§ Extrait:

..........

Doit-on se méfier des enceintes connectées
Titre : Doit-on se méfier des enceintes connectées ?
Intervenants : Sophian Fanen - Jacques Monin
Lieu : Émission Secrets d'info - L'interview - France Inter
Date : rediffusion en décembre 2018 d'une émission d'octobre 2018
Durée : 8 min
Licence de la transcription : Verbatim
Illustration : Setreset, Silhouette or caricature of a 50's spy, Wikimedia Commons - Licence Creative Commons Attribution-Share Alike 3.0 Unported.
NB : transcription réalisée par nos soins, fidèle aux propos des intervenant·e·s mais rendant le discours fluide.
Les positions exprimées sont celles des personnes qui interviennent et ne rejoignent pas nécessairement celles de l'April, qui ne sera en aucun cas tenue responsable de leurs propos.
Statut : Transcrit MO
Description
Echo d'Amazon, HomePod d'Apple, Google Home... Vous avez peut-être reçu en cadeau une de ces enceintes connectées, dotées d'un assistant vocal qui répond à toutes vos requêtes. Mais derrière ces objets en apparence inoffensifs, on retrouve de grandes firmes qui cherchent à connaitre nos habitudes de consommateurs.
Transcription
Voix off : France Inter – Secrets d’info – Jacques Monin.

..........

Citez toutes les enceintes connectées nommées dans la description de l'extrait. Le matériel qui suit n'est pas nécessaire.

§ Enregistrements:
..........

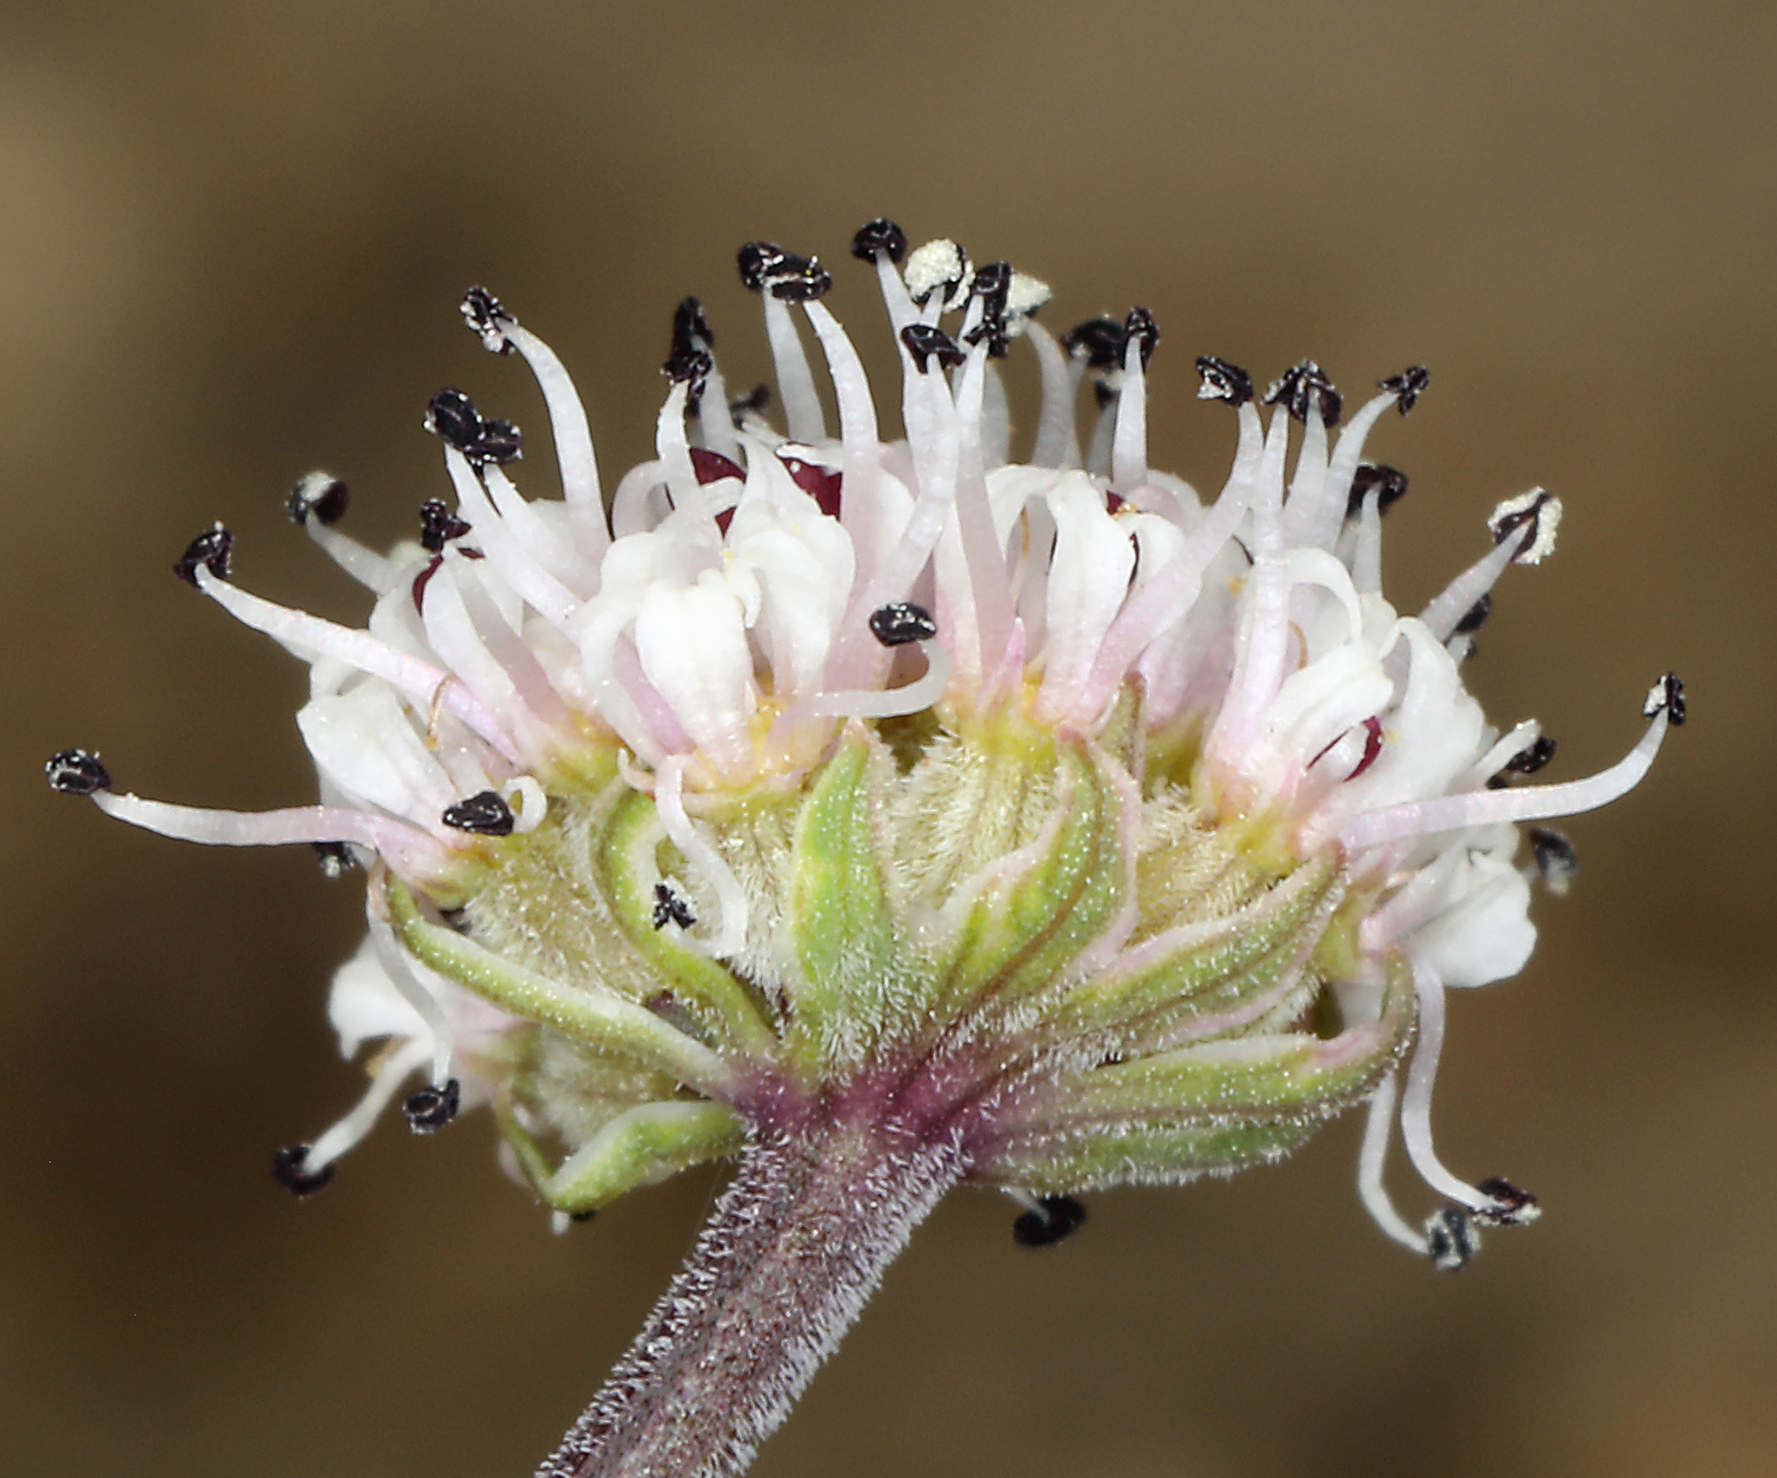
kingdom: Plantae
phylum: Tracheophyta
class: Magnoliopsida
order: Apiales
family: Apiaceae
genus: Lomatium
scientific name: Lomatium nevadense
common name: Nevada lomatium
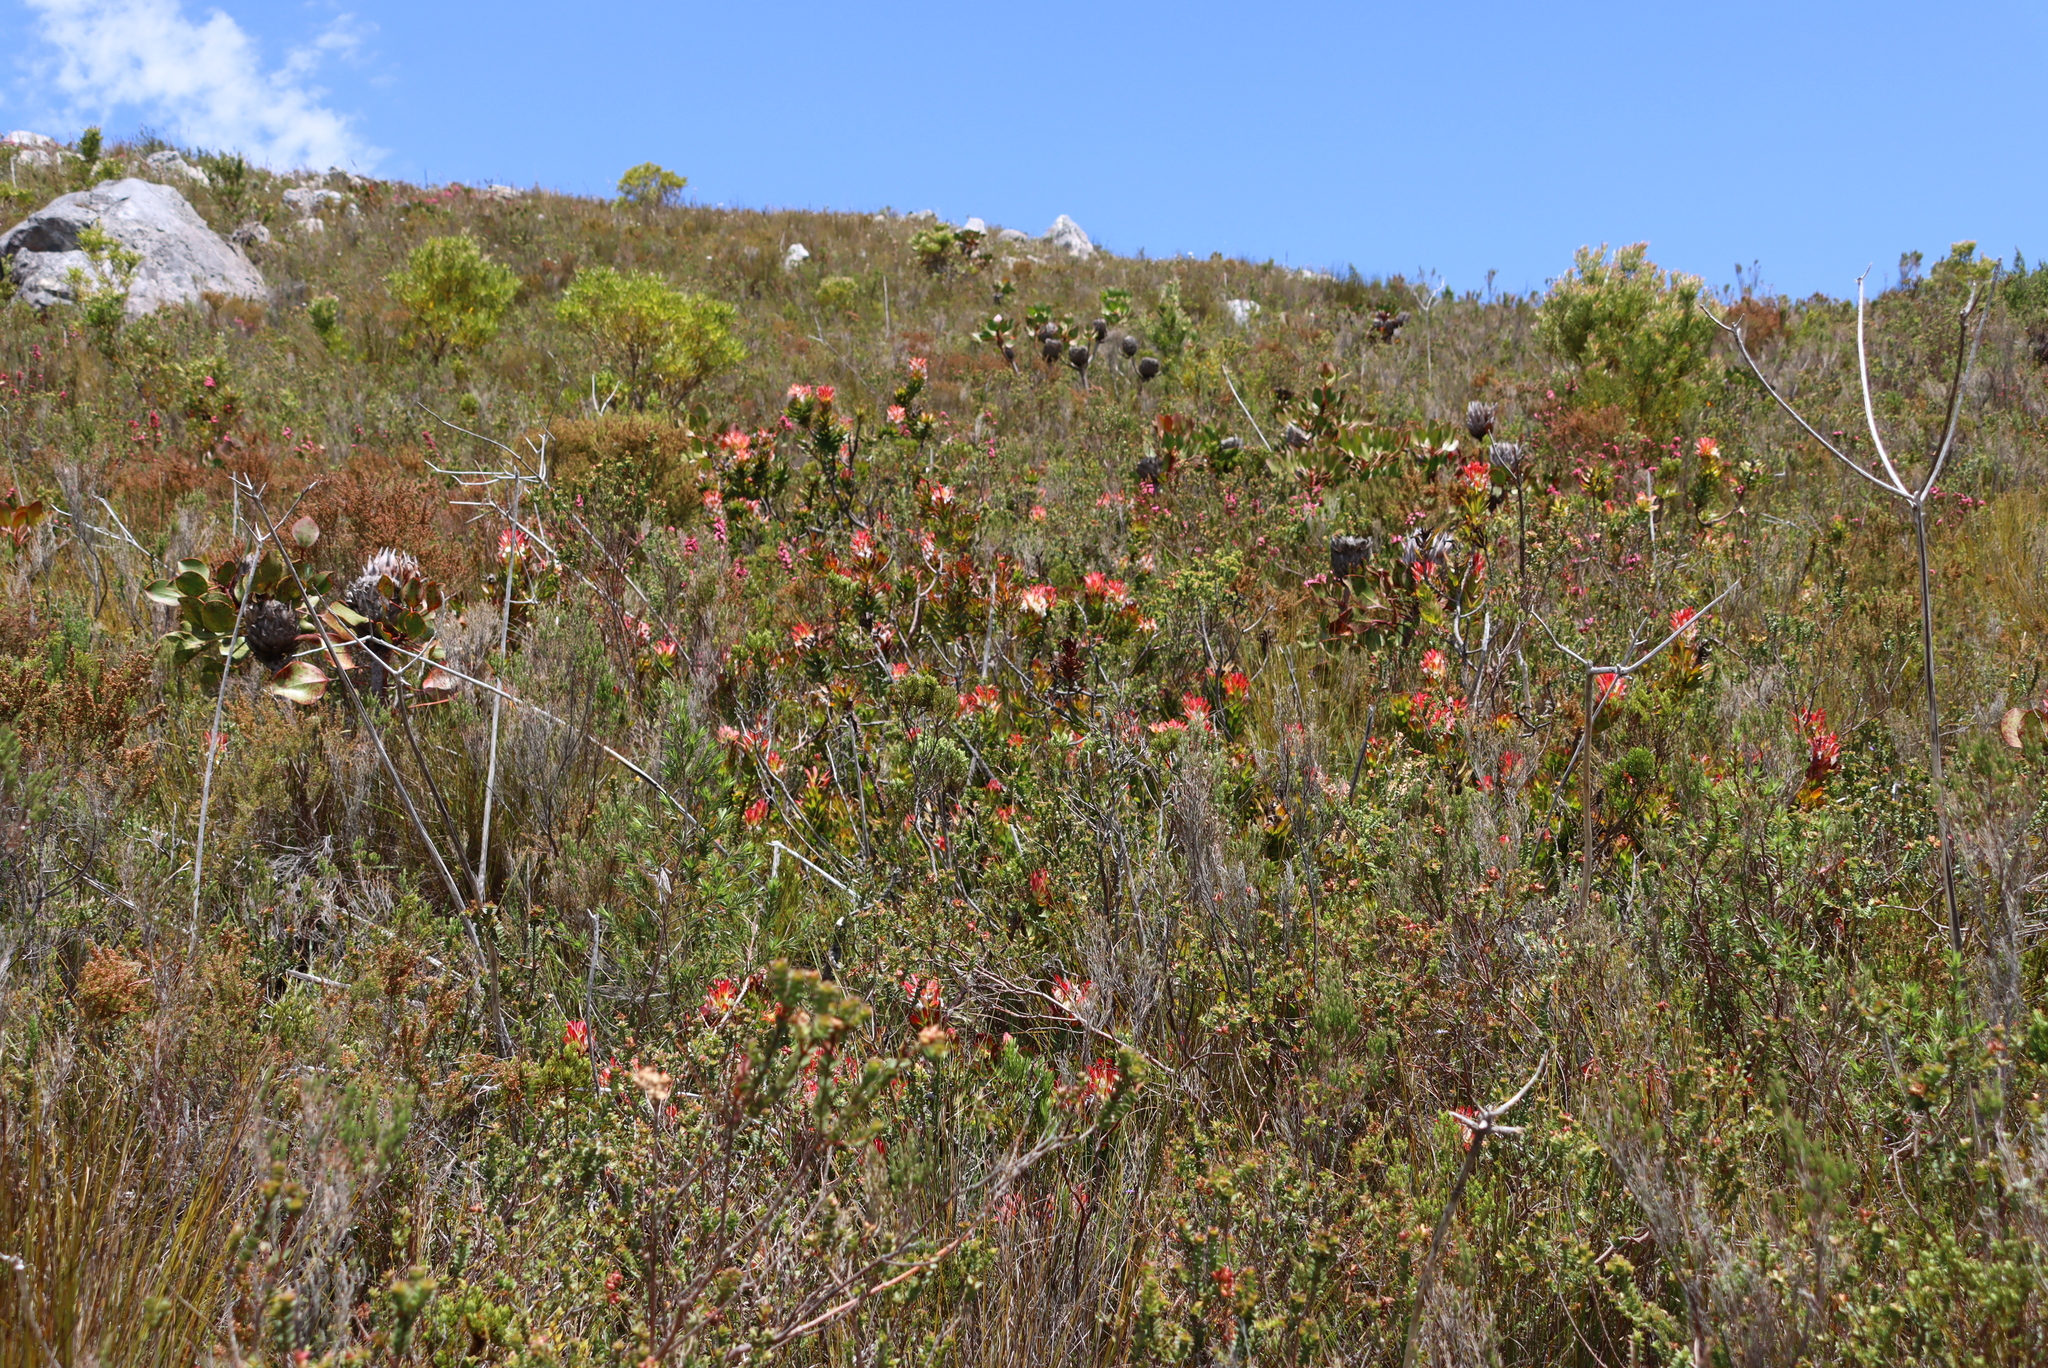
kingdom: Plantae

..........

§ Tâche accomplie: Echo d'Amazon, HomePod d'Apple, Google Home